- [Exercise]
Can you rename "folder" to "tab" throughout the data below, keeping every other line and character unchanged and leaving out the pictures?
====== Exercise inputs
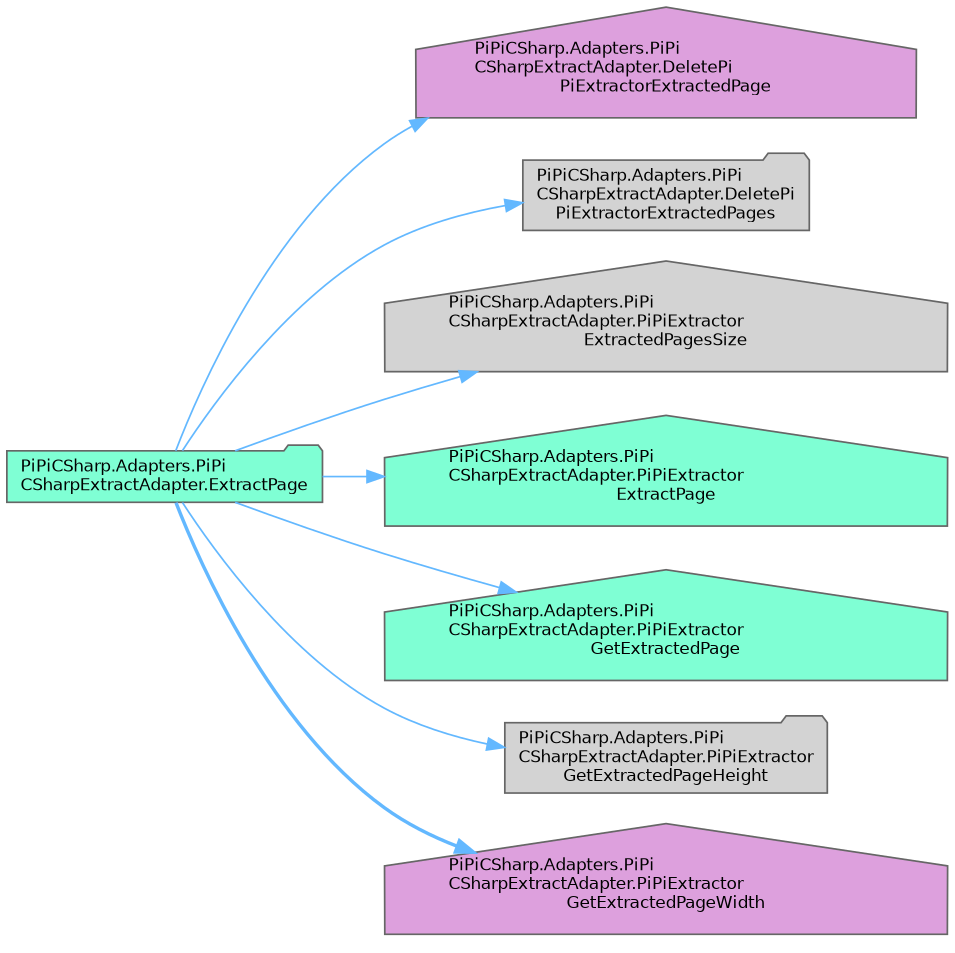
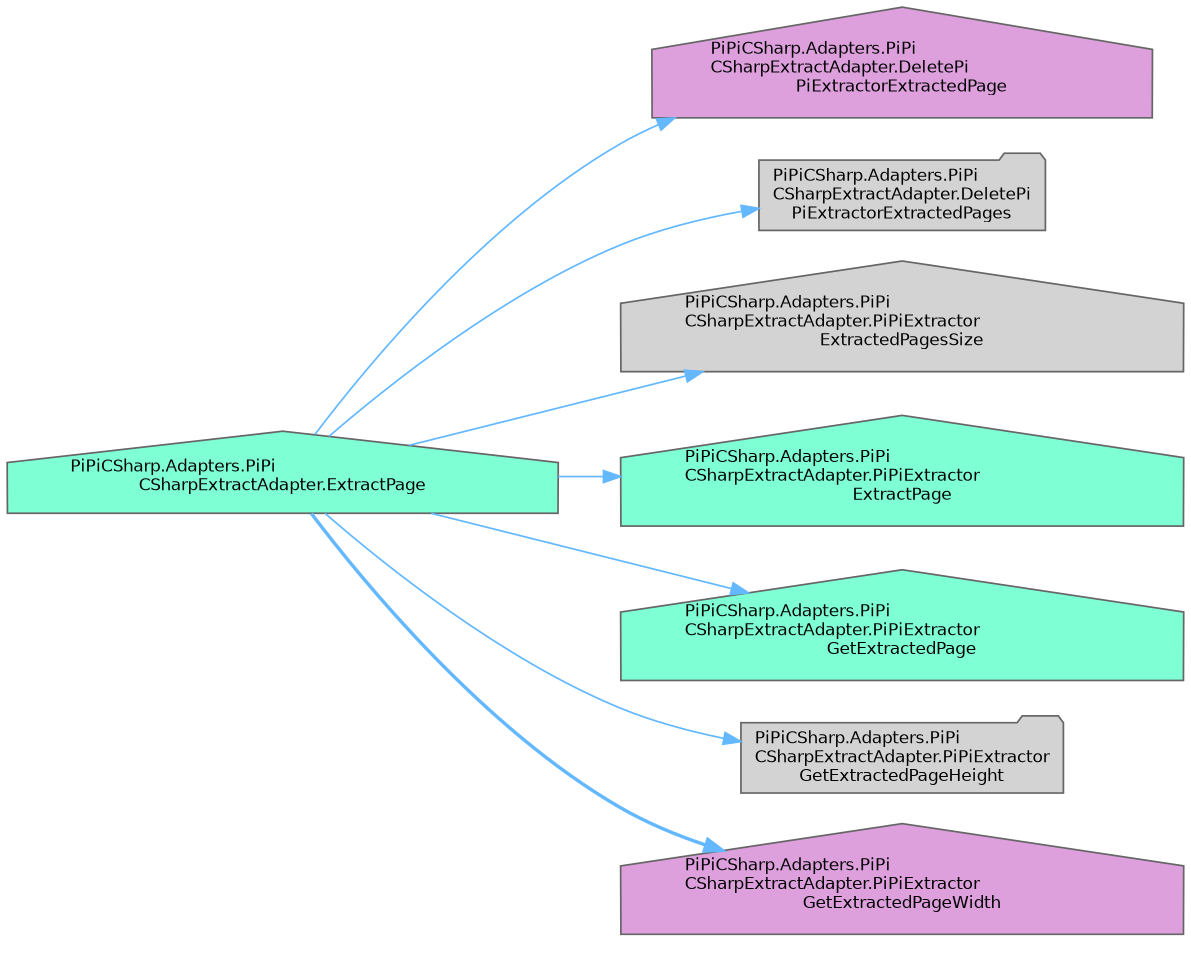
  digraph {
    rankdir=LR
    node [color=grey40 fillcolor=aquamarine fontname=Helvetica fontsize=10 shape=house style=filled]
    edge [color=steelblue1 fontname=Helvetica fontsize=10 labelfontname=Helvetica labelfontsize=10 style=solid]
-   n1 [color=gray40 fontcolor=black height=0.2 label="PiPiCSharp.Adapters.PiPi\lCSharpExtractAdapter.ExtractPage" shape=folder width=0.4]
+   n1 [color=gray40 fontcolor=black height=0.2 label="PiPiCSharp.Adapters.PiPi\lCSharpExtractAdapter.ExtractPage" width=0.4]
    n2 [fillcolor=plum height=0.2 label="PiPiCSharp.Adapters.PiPi\lCSharpExtractAdapter.DeletePi\lPiExtractorExtractedPage" width=0.4]
    n3 [fillcolor=lightgrey height=0.2 label="PiPiCSharp.Adapters.PiPi\lCSharpExtractAdapter.DeletePi\lPiExtractorExtractedPages" shape=folder width=0.4]
    n4 [fillcolor=lightgrey height=0.2 label="PiPiCSharp.Adapters.PiPi\lCSharpExtractAdapter.PiPiExtractor\lExtractedPagesSize" width=0.4]
    n5 [height=0.2 label="PiPiCSharp.Adapters.PiPi\lCSharpExtractAdapter.PiPiExtractor\lExtractPage" width=0.4]
    n6 [height=0.2 label="PiPiCSharp.Adapters.PiPi\lCSharpExtractAdapter.PiPiExtractor\lGetExtractedPage" width=0.4]
    n7 [fillcolor=lightgrey height=0.2 label="PiPiCSharp.Adapters.PiPi\lCSharpExtractAdapter.PiPiExtractor\lGetExtractedPageHeight" shape=folder width=0.4]
    n8 [fillcolor=plum height=0.2 label="PiPiCSharp.Adapters.PiPi\lCSharpExtractAdapter.PiPiExtractor\lGetExtractedPageWidth" width=0.4]
    n1 -> n2
    n1 -> n3
    n1 -> n4
    n1 -> n5
    n1 -> n6
    n1 -> n7
    n1 -> n8 [style=bold]
  }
============
- [Complete response]
  digraph {
    rankdir=LR
    node [color=grey40 fillcolor=aquamarine fontname=Helvetica fontsize=10 shape=house style=filled]
    edge [color=steelblue1 fontname=Helvetica fontsize=10 labelfontname=Helvetica labelfontsize=10 style=solid]
-   n1 [color=gray40 fontcolor=black height=0.2 label="PiPiCSharp.Adapters.PiPi\lCSharpExtractAdapter.ExtractPage" shape=tab width=0.4]
+   n1 [color=gray40 fontcolor=black height=0.2 label="PiPiCSharp.Adapters.PiPi\lCSharpExtractAdapter.ExtractPage" width=0.4]
    n2 [fillcolor=plum height=0.2 label="PiPiCSharp.Adapters.PiPi\lCSharpExtractAdapter.DeletePi\lPiExtractorExtractedPage" width=0.4]
    n3 [fillcolor=lightgrey height=0.2 label="PiPiCSharp.Adapters.PiPi\lCSharpExtractAdapter.DeletePi\lPiExtractorExtractedPages" shape=tab width=0.4]
    n4 [fillcolor=lightgrey height=0.2 label="PiPiCSharp.Adapters.PiPi\lCSharpExtractAdapter.PiPiExtractor\lExtractedPagesSize" width=0.4]
    n5 [height=0.2 label="PiPiCSharp.Adapters.PiPi\lCSharpExtractAdapter.PiPiExtractor\lExtractPage" width=0.4]
    n6 [height=0.2 label="PiPiCSharp.Adapters.PiPi\lCSharpExtractAdapter.PiPiExtractor\lGetExtractedPage" width=0.4]
    n7 [fillcolor=lightgrey height=0.2 label="PiPiCSharp.Adapters.PiPi\lCSharpExtractAdapter.PiPiExtractor\lGetExtractedPageHeight" shape=tab width=0.4]
    n8 [fillcolor=plum height=0.2 label="PiPiCSharp.Adapters.PiPi\lCSharpExtractAdapter.PiPiExtractor\lGetExtractedPageWidth" width=0.4]
    n1 -> n2
    n1 -> n3
    n1 -> n4
    n1 -> n5
    n1 -> n6
    n1 -> n7
    n1 -> n8 [style=bold]
  }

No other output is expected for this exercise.